§ Given data:
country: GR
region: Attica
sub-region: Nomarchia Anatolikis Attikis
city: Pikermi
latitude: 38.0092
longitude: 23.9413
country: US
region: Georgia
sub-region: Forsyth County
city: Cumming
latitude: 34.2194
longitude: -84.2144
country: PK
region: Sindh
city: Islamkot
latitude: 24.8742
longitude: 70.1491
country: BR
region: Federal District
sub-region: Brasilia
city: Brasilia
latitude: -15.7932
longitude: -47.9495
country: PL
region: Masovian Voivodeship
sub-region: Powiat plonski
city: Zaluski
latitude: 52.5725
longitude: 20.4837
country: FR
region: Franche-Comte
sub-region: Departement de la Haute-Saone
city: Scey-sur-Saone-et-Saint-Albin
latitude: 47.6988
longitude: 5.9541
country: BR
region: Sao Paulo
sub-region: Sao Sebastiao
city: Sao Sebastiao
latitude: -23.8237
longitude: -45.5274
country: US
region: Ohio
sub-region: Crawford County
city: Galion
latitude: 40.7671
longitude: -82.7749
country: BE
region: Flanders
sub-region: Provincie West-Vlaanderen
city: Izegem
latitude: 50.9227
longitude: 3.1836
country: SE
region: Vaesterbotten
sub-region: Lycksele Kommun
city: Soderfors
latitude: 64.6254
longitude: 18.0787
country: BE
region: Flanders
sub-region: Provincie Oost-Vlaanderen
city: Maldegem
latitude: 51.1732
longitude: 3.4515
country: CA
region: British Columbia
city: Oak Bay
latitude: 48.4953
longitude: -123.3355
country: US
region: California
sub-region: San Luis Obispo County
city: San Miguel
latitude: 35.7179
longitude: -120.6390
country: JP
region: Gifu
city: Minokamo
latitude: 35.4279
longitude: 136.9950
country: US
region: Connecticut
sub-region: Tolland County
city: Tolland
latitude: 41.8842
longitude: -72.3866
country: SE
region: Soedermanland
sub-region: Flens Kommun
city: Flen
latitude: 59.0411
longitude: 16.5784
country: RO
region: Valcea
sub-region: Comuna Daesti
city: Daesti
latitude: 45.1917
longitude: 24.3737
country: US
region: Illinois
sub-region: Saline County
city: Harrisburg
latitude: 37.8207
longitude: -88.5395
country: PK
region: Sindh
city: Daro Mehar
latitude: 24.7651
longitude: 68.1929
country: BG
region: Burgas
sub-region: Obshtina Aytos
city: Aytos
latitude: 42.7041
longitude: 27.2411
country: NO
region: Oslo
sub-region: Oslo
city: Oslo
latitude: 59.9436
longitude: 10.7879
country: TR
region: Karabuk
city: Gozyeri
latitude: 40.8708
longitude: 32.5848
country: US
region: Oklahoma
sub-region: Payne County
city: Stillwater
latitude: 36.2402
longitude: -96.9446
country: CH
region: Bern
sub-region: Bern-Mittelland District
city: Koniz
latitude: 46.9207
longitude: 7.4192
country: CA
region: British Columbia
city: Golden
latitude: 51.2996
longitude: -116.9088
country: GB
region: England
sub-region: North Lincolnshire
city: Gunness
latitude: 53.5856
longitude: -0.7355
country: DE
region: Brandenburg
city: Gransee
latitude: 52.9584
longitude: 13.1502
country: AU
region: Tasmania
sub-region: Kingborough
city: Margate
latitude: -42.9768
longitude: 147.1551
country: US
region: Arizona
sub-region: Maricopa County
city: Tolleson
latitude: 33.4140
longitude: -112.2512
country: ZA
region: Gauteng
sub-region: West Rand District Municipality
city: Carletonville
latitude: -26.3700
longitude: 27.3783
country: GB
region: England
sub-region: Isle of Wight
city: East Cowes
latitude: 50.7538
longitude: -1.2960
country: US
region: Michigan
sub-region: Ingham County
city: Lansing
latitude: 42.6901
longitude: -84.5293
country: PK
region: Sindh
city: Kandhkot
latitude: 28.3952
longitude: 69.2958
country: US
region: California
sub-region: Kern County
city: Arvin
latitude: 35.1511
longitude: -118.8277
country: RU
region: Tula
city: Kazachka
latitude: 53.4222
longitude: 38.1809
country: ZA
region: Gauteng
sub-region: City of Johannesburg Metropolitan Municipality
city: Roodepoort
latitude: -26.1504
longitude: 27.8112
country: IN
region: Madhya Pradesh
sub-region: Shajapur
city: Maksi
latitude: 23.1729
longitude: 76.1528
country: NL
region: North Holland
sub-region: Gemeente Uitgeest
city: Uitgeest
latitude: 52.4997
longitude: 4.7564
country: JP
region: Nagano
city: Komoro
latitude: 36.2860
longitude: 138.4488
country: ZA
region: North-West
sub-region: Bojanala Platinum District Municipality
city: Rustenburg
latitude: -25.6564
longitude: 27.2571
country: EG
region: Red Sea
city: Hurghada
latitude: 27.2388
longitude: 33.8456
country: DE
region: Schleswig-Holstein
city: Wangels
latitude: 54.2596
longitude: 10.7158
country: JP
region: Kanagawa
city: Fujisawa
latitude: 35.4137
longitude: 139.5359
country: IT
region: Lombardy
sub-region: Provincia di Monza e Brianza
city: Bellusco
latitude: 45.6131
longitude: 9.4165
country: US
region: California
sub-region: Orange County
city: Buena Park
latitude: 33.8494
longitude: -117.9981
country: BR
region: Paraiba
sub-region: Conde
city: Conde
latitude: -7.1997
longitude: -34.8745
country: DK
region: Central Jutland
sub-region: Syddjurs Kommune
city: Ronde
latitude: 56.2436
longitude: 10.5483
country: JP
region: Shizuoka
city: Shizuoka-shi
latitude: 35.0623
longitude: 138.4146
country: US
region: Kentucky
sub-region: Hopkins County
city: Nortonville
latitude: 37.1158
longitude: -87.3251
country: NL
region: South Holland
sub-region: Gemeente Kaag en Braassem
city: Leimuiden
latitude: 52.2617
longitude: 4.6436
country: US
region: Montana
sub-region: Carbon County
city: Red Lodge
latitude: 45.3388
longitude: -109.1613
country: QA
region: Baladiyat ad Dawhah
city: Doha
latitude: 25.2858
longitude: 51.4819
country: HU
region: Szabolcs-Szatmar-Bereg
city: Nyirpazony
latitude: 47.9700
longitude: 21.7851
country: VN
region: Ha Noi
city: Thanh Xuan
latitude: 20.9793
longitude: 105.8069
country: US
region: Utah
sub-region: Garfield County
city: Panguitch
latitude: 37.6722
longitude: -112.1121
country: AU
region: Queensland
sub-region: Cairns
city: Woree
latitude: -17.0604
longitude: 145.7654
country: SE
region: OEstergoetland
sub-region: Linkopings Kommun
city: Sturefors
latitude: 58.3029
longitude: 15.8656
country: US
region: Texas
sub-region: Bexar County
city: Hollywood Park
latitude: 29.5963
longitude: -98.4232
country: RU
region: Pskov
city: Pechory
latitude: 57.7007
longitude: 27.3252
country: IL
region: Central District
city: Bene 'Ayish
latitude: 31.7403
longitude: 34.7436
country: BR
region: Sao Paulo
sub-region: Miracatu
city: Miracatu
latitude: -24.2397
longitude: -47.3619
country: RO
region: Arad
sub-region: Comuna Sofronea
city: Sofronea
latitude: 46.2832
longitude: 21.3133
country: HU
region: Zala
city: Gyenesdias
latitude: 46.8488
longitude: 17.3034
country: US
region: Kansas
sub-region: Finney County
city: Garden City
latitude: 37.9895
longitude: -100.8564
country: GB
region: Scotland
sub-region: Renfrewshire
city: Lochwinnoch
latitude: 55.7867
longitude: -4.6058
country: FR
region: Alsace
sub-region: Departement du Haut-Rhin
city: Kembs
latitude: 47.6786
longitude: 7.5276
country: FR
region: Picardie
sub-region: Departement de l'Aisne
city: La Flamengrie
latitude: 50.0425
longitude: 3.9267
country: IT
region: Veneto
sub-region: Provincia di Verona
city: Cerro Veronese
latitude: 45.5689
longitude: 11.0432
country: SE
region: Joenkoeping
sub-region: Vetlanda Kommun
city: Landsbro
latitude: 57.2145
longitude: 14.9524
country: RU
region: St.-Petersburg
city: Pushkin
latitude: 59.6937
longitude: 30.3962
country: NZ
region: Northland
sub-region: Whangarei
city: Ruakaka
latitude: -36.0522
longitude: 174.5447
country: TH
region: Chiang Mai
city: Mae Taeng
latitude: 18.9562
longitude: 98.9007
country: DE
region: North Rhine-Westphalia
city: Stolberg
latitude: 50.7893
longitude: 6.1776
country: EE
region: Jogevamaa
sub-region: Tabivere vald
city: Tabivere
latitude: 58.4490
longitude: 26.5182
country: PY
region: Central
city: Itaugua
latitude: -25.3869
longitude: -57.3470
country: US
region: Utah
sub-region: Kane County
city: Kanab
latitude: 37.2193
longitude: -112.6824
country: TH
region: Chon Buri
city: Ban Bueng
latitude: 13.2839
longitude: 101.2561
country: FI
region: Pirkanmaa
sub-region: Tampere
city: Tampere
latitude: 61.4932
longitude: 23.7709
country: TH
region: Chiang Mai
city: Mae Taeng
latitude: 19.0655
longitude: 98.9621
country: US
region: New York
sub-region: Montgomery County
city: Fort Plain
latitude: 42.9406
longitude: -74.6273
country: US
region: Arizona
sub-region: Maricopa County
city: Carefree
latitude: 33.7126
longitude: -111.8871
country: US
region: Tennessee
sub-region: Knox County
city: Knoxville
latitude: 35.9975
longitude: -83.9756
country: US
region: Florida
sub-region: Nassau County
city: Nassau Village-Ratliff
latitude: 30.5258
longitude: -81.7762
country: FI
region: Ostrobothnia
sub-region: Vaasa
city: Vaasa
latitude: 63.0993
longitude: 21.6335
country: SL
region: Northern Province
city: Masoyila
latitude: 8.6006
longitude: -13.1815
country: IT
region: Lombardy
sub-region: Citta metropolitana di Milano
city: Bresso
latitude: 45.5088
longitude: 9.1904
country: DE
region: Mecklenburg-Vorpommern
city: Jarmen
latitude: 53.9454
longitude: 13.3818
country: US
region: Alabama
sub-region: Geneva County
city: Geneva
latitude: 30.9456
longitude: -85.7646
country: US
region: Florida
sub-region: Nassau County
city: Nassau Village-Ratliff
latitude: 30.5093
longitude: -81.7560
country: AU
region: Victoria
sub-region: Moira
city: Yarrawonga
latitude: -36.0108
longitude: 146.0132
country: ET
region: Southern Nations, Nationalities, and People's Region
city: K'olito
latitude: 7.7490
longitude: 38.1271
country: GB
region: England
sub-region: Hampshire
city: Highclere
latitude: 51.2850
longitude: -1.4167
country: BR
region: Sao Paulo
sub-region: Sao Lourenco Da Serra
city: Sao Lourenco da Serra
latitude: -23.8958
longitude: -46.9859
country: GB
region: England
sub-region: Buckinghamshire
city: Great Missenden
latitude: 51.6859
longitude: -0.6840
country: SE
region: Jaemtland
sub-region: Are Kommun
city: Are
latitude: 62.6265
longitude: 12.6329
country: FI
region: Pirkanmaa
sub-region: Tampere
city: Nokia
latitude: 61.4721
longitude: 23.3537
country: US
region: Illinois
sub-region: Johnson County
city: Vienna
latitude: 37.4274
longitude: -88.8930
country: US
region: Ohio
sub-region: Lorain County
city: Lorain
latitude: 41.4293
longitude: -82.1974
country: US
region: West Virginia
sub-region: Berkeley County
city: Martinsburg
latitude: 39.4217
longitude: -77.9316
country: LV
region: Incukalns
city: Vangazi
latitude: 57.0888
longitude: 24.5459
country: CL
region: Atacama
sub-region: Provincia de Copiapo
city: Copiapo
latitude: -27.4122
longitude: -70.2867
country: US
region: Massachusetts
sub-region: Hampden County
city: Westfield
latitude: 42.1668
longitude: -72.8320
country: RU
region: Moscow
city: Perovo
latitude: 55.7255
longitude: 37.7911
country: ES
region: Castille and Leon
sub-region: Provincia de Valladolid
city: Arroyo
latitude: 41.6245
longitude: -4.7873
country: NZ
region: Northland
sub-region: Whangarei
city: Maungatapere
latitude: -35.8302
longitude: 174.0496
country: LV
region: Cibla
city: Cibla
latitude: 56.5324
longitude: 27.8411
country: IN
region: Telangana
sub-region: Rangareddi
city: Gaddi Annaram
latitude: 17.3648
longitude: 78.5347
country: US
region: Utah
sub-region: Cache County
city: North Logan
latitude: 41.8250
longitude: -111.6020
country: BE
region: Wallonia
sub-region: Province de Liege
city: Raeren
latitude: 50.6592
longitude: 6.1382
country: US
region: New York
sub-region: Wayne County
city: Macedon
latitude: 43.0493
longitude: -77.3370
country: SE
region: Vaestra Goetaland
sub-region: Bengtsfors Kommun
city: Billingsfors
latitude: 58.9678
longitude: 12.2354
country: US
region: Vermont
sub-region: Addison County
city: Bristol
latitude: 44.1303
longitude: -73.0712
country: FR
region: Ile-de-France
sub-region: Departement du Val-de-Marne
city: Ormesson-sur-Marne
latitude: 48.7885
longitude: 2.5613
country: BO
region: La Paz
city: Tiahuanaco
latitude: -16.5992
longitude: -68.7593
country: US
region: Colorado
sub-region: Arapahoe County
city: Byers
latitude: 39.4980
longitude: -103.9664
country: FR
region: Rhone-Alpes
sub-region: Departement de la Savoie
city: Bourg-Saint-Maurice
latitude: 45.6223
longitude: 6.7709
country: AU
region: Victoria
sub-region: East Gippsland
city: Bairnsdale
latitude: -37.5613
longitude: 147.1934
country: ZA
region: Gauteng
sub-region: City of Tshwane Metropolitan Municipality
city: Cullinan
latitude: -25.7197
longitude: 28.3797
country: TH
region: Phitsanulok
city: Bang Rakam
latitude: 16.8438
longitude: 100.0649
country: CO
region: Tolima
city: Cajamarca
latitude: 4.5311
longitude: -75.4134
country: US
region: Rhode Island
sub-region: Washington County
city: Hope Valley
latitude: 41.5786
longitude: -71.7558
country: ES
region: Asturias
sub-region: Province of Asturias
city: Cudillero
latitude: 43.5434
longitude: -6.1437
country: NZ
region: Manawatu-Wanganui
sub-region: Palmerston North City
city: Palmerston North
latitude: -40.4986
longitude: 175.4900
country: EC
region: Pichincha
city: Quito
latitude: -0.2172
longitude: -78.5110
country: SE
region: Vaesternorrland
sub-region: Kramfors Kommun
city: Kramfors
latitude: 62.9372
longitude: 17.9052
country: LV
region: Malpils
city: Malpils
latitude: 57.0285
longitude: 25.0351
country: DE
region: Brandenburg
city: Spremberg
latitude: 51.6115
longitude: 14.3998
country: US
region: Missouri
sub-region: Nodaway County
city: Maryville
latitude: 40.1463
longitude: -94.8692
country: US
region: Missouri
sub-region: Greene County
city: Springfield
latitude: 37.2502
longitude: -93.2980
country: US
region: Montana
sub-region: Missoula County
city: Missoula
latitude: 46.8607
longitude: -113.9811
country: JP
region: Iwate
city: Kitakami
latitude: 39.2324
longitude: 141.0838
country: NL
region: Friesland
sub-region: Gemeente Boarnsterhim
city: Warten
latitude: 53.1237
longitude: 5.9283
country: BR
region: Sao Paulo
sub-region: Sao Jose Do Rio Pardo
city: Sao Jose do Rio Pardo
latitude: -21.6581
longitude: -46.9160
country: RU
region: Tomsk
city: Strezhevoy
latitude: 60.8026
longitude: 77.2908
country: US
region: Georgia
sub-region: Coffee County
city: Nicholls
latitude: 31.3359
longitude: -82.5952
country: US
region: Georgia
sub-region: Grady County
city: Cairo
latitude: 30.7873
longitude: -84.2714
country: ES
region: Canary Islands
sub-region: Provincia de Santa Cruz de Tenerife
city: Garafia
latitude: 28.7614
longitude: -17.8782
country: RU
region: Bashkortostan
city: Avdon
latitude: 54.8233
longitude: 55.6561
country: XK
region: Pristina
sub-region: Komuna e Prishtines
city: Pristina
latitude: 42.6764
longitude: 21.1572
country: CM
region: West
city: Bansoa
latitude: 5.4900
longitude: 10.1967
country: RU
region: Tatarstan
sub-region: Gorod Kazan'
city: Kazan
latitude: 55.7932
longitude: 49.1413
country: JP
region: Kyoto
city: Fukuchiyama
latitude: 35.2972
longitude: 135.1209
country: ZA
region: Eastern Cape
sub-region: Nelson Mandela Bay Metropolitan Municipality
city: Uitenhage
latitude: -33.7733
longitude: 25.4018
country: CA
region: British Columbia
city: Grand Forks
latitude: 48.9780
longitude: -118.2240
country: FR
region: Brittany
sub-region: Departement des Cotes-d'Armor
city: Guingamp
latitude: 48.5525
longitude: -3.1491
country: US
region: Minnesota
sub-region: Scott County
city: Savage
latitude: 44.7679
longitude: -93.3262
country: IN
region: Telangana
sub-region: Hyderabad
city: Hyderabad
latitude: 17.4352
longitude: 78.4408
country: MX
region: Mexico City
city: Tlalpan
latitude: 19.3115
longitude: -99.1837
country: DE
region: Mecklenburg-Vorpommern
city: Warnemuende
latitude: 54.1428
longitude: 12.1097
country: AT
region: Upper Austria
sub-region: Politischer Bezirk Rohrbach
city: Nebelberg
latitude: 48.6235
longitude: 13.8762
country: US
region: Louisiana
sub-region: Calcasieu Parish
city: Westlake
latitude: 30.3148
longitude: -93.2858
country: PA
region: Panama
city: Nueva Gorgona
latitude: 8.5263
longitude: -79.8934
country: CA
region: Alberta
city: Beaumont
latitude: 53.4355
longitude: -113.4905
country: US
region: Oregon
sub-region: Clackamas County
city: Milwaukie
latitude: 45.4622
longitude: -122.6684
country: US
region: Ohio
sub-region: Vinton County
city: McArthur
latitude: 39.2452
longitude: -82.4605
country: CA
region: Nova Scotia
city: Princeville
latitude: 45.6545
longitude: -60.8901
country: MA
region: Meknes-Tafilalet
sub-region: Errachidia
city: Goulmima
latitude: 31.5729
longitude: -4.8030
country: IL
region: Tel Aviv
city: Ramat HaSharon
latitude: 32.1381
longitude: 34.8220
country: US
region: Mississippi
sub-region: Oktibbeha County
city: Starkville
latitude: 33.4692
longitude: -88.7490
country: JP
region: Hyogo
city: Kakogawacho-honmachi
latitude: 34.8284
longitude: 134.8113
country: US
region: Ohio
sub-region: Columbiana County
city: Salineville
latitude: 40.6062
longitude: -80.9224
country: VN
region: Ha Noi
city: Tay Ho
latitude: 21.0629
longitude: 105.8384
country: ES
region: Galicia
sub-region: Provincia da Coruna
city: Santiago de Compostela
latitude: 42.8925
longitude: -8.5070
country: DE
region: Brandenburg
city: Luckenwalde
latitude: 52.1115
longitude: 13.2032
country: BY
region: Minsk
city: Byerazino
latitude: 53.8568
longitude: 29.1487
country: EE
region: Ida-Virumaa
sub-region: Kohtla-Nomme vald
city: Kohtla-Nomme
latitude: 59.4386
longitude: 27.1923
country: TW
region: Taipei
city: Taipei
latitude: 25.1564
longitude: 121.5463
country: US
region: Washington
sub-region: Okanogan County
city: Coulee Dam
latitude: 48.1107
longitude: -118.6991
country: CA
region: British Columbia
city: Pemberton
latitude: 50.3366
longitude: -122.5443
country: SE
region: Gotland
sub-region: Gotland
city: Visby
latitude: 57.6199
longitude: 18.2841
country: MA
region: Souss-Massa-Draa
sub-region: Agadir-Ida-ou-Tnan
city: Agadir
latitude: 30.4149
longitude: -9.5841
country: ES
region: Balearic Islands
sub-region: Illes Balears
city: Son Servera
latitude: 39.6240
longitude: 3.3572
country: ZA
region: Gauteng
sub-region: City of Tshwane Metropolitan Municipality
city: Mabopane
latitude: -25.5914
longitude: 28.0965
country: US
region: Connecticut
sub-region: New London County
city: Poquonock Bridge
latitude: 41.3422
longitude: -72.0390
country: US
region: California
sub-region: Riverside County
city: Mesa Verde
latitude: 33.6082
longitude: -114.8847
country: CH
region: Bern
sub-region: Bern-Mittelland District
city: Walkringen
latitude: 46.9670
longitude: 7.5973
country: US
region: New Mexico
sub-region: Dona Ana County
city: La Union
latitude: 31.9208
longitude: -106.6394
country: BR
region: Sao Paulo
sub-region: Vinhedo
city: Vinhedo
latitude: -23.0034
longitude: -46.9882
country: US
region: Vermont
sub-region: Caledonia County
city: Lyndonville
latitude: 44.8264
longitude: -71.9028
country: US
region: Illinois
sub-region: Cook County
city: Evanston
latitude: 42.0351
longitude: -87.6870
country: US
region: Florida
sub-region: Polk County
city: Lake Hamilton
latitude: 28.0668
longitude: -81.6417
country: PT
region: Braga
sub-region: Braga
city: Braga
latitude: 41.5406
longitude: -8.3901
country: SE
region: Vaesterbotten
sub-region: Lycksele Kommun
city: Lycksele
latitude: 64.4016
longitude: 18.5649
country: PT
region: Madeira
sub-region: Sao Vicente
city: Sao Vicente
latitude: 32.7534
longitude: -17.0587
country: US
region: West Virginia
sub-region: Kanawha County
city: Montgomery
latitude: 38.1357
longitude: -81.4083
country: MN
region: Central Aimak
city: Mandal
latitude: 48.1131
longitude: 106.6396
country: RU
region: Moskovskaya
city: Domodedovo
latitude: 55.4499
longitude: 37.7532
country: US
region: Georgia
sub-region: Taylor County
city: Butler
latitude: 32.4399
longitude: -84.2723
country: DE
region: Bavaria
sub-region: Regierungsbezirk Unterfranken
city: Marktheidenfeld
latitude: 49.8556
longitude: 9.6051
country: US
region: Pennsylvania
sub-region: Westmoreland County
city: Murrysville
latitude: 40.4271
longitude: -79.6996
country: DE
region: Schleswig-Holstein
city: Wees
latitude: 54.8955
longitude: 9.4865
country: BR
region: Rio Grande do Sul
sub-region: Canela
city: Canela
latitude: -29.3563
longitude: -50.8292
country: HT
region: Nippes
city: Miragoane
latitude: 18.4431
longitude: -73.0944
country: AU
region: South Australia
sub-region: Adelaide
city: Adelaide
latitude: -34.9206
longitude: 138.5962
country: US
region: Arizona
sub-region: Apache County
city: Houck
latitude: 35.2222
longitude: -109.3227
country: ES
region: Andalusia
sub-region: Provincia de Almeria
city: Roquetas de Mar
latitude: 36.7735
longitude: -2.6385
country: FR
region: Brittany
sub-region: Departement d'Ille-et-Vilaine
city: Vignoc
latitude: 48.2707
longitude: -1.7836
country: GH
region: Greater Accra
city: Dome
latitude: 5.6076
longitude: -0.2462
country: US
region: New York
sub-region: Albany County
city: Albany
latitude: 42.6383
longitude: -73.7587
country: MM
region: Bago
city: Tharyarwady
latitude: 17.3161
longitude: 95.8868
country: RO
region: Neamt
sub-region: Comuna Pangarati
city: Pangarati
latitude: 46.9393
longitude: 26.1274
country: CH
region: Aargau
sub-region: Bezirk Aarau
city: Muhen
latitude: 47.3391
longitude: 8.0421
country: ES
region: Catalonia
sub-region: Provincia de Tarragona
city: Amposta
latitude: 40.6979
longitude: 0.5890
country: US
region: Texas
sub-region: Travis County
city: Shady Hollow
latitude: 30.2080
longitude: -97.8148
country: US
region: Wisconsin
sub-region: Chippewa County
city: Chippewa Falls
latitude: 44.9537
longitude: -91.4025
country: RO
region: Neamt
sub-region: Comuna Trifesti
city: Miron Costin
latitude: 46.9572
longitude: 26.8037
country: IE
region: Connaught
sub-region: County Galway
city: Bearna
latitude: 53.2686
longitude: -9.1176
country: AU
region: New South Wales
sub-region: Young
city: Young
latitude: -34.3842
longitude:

§ Your goal: Copy out everything from the line containing "latitude: 21.0629" down to the line containing "sub-region: Agadir-Ida-ou-Tnan", word for word, both lines included.

§ Task result:
latitude: 21.0629
longitude: 105.8384
country: ES
region: Galicia
sub-region: Provincia da Coruna
city: Santiago de Compostela
latitude: 42.8925
longitude: -8.5070
country: DE
region: Brandenburg
city: Luckenwalde
latitude: 52.1115
longitude: 13.2032
country: BY
region: Minsk
city: Byerazino
latitude: 53.8568
longitude: 29.1487
country: EE
region: Ida-Virumaa
sub-region: Kohtla-Nomme vald
city: Kohtla-Nomme
latitude: 59.4386
longitude: 27.1923
country: TW
region: Taipei
city: Taipei
latitude: 25.1564
longitude: 121.5463
country: US
region: Washington
sub-region: Okanogan County
city: Coulee Dam
latitude: 48.1107
longitude: -118.6991
country: CA
region: British Columbia
city: Pemberton
latitude: 50.3366
longitude: -122.5443
country: SE
region: Gotland
sub-region: Gotland
city: Visby
latitude: 57.6199
longitude: 18.2841
country: MA
region: Souss-Massa-Draa
sub-region: Agadir-Ida-ou-Tnan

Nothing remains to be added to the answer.